As the dollar has just seen some profit-taking today, as the sharp move higher towards the September 2013 resistance on the Dollar Index begins to see a small retracement. The suggestion is that currently this move is just temporary, but it may be a few more days before we know for sure.
There has been an interesting shift back into the safe haven assets (such as gold, silver, Japanese yen and core sovereign bonds) this morning. This has come about as it appears as though Russian troops are moving into Ukraine. Whether the apparent incursions are covert or overt, the Ukrainian government has now announced it on their website, which will certainly compromise any potential attempts to diffuse the conflict. If this is true, then this is a Russian invasion of a sovereign nation which comes without any international agreement. The result is that equity markets are falling away as suddenly markets seem devoid to good news.
Perhaps this afternoon’s economic data will help to stabilize markets. Through the morning the German regions have been announcing their flash inflation data, which will be followed by the German national data at 13:00BST. So far, all of the four regions that have announced inflation have all met or seen a 0.1% increase on last month. This bodes well for German CPI which is forexast to be 0.8%, however looking at the bigger picture of Eurozone CPI which is announced tomorrow, this would also bode well following the slight improvement in Spanish deflation that we got this morning. If German inflation (and subsequently Eurozone inflation) holds up well, this would add support to the Euro after the reports yesterday that the ECB would not look to engage QE unless inflation continued to fall.
US data today includes preliminary Q2 GDP, weekly jobless claims and pending home sales. Each of these numbers are not expected to contain any real surprises, with GDP expected to slide slightly to 3.9% on the second reading, jobless claims basically flat at 300,000 (versus 298,000 last week) and a mere 0.5% improvement in pending home sales. If these numbers come through as expected, there should not be too much of an impact and it will mean that investors’ attention will remain elsewhere today (ie. on Ukraine and German inflation).

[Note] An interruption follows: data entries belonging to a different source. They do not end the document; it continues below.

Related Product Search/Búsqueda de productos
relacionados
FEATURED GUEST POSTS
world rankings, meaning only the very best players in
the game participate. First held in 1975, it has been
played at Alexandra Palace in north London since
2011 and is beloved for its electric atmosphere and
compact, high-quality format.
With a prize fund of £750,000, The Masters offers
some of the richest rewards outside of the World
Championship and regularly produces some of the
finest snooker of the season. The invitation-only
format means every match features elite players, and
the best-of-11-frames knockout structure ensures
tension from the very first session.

The Dollar Index has had such a strong run recently, but to think that the dollar is a one-way bet would be naive. At some stage it is likely that the profit-takers will eye an opportunity. The Dollar Index has retreated from a test of the September 2013 high at 82.6 already and if a correction takes off then there is little real support until back at the 81.3 breakout – which is 1.5% lower.

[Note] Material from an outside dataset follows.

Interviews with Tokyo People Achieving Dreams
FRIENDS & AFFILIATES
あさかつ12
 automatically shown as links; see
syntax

EUR/USD is under conflicting forces (the risk-off impact of geopolitics versus the solid German inflation number) which could mean increased volatility. So far the reaction has been for a decline (as the Ukrainian news has broken) but a solid German inflation number could result in a rebound this afternoon. Technically there is still resistance around $1.3215/20 which needs to be overcome for a near term recovery, but a break below $1.3151 would merely continue the downside.
GBP/USD has been relatively better supported than the euro, but despite an initial upside break that was rebuffed, Cable has again struggled to overcome the resistance at $1.6600 which has held it back for over a week now. The recovery bulls will need to just calm down until there is a sustained breakout. Until this happens we must continue to expect further downside.

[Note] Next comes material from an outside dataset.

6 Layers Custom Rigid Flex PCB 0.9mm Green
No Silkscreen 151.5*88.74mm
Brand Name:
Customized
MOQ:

Of the safe havens, the strength of the yen is helping to pull Dollar/Yen back towards the initial support around 103.50. I would still view this as a healthy move but there could equally be further retreat towards 103.00 too if the support breaks. Both gold and silver have benefited this morning from the geopolitical tensions. Gold needs to breach a band of resistance $1300 to $1310 for this to be considered to be anything more than a near term technical rally. Silver though is trying to breach the 7 week downtrend, but really would need a move above $20.15 to again suggest this is anything more than another chance to sell.
The selling pressure is once again ramping up on the DAX. In recent months the DAX has dramatically underperformed fellow European indices when geopolitical tensions have flared up and once again this seems to be ringing true, with the FTSE 100 only down 0.5%. The support around 9400 is key for the near term prospects for the DAX as this is a pivot level and also a close below would close a gap higher from Monday.